I view my relationship with books like my relationship with people I just met. Sometimes it feels like fate played a part in it. A book which I never would have thought of reading somehow landed in my hands, much like some people who randomly appear in my life and made an impact.
I was having lunch with a neighbor, something I have never done before in my years of living in this estate. We had just gone bird watching together – something new too – and she started asking what my hobbies are. When I said reading (a safe way to continue the conversation into books), she immediately recommended this book and promptly passed to me as soon as we arrived home.
I read about this book after it won the 2016 Man Booker International Prize, a first win for a translated book.
The Vegetarian is told from the perspectives of three persons related to Yeong-Hye, who had a dream and decided to become a vegetarian, much to the chagrin of her husband and her parents.
The first part, narrated by her husband, Mr Cheong in first person, hints at a woman whose behavior is so bizarre he is at a loss. She goes around braless in public and refuses meat in his company’s dinner. At a family dinner hosted by her sister, her father tries to force a piece of meat into her mouth, which ends up tragically when Yeong Hye cuts her wrist with a knife. He realizes he doesn’t know this woman he marries at all.
In the second part narrated by Yeong Hye’s brother in law, an art videographer who lives off his wife. He has a vision of a naked couple painted in flowers having sex but never could put it into his work, until he heard about a Mongolian mark on Yeong Hye’s buttock and the vision comes alive. It is easy convince Yeong Hye and colleague J to let him paint their bodies but J refuses to take part in the sex act. So he paints himself and video their flower-covered bodies coupling. They are discovered the next morning by his wife In Hye who reports them to the asylum.
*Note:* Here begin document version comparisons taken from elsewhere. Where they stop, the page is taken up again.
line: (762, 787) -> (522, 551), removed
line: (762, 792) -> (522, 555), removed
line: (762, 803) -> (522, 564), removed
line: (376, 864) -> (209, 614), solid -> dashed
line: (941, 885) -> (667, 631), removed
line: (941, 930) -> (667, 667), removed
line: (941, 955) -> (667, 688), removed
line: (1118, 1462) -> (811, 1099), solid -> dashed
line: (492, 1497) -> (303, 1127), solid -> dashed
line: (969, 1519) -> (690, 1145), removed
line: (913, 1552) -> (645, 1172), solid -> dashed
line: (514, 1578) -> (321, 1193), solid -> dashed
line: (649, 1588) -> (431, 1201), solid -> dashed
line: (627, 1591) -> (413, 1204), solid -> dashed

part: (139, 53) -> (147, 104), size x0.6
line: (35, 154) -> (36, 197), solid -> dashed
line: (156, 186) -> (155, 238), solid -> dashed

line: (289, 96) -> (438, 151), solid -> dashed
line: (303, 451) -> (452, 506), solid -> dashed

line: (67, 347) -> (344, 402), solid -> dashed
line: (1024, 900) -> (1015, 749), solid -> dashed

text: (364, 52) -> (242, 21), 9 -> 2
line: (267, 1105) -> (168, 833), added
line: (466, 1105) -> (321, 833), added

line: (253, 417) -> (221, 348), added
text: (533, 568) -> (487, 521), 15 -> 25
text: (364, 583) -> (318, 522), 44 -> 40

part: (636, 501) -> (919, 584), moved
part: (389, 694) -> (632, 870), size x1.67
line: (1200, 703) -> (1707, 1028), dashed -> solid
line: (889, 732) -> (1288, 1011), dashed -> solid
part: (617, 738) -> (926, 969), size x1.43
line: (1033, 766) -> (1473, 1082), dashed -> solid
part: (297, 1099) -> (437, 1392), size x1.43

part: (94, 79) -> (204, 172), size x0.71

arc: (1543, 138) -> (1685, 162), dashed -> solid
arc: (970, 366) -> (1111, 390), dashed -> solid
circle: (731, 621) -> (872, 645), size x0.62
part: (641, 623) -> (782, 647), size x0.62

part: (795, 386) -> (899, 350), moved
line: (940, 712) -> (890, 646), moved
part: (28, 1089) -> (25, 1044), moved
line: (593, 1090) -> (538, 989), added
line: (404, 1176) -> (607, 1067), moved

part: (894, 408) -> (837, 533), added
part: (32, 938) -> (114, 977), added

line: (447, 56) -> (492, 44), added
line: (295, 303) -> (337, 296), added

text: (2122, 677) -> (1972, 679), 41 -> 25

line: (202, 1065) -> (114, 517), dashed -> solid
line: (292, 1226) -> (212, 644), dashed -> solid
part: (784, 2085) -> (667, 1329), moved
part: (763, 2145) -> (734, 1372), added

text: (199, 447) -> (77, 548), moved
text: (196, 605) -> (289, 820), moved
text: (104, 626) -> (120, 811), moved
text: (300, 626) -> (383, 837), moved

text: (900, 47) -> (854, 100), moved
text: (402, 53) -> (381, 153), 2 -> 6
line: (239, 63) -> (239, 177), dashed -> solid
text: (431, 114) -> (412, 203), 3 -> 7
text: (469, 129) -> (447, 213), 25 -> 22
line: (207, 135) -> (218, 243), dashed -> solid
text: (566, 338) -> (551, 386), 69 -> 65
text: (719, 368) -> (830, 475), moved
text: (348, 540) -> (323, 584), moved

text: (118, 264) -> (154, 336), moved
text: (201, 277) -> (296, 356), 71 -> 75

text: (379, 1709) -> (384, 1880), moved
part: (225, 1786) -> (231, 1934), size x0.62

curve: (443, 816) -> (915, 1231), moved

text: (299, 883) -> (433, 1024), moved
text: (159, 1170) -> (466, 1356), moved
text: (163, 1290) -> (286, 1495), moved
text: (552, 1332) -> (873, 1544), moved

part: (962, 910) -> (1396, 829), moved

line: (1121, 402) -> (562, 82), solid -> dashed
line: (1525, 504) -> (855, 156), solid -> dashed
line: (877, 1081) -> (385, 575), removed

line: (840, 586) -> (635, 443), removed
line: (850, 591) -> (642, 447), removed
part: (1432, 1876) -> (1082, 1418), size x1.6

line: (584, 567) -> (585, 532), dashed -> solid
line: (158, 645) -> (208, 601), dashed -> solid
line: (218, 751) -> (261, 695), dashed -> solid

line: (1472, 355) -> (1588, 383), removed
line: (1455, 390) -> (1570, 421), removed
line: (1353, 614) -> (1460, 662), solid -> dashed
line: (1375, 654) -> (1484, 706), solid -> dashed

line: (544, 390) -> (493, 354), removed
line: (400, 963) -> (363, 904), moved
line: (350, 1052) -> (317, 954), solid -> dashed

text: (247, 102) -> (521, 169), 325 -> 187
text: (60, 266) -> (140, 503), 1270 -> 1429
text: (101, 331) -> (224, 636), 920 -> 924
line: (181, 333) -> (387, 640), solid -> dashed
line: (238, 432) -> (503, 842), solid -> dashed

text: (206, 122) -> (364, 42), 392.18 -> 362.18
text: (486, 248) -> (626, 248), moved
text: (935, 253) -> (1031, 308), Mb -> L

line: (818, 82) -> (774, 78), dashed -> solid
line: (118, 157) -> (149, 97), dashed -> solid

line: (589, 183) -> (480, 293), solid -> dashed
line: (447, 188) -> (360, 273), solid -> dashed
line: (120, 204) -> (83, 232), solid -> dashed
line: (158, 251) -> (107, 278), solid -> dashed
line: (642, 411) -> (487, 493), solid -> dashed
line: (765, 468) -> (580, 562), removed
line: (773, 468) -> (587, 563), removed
The final part, narrated in present tense by In Hye, tells of her divorce and how Yeong Hye is dying of starvation in a mental hospital. There is almost a sense of envy at how her younger sister leaves behind reality to live her life as a tree, not eating and wasting away, while she struggles as a single mother to her young son while running a cosmetic retail business.
As a Korean drama fan reading this book, it’s easy to imagine the scenes as they unfold, much like watching a Korean movie – with the abusive father, the dead marriages and finally the strong woman holding the fort, complete with kimchi and side dishes.
It’s a ride of a book, where the destination is uncertain. The Vegetarian in the end, tells of how family members cope with patients suffering from mental illness, either by running away, taking advantage of them, or caring for them in resignation and helplessness, never knowing if they will ever recover.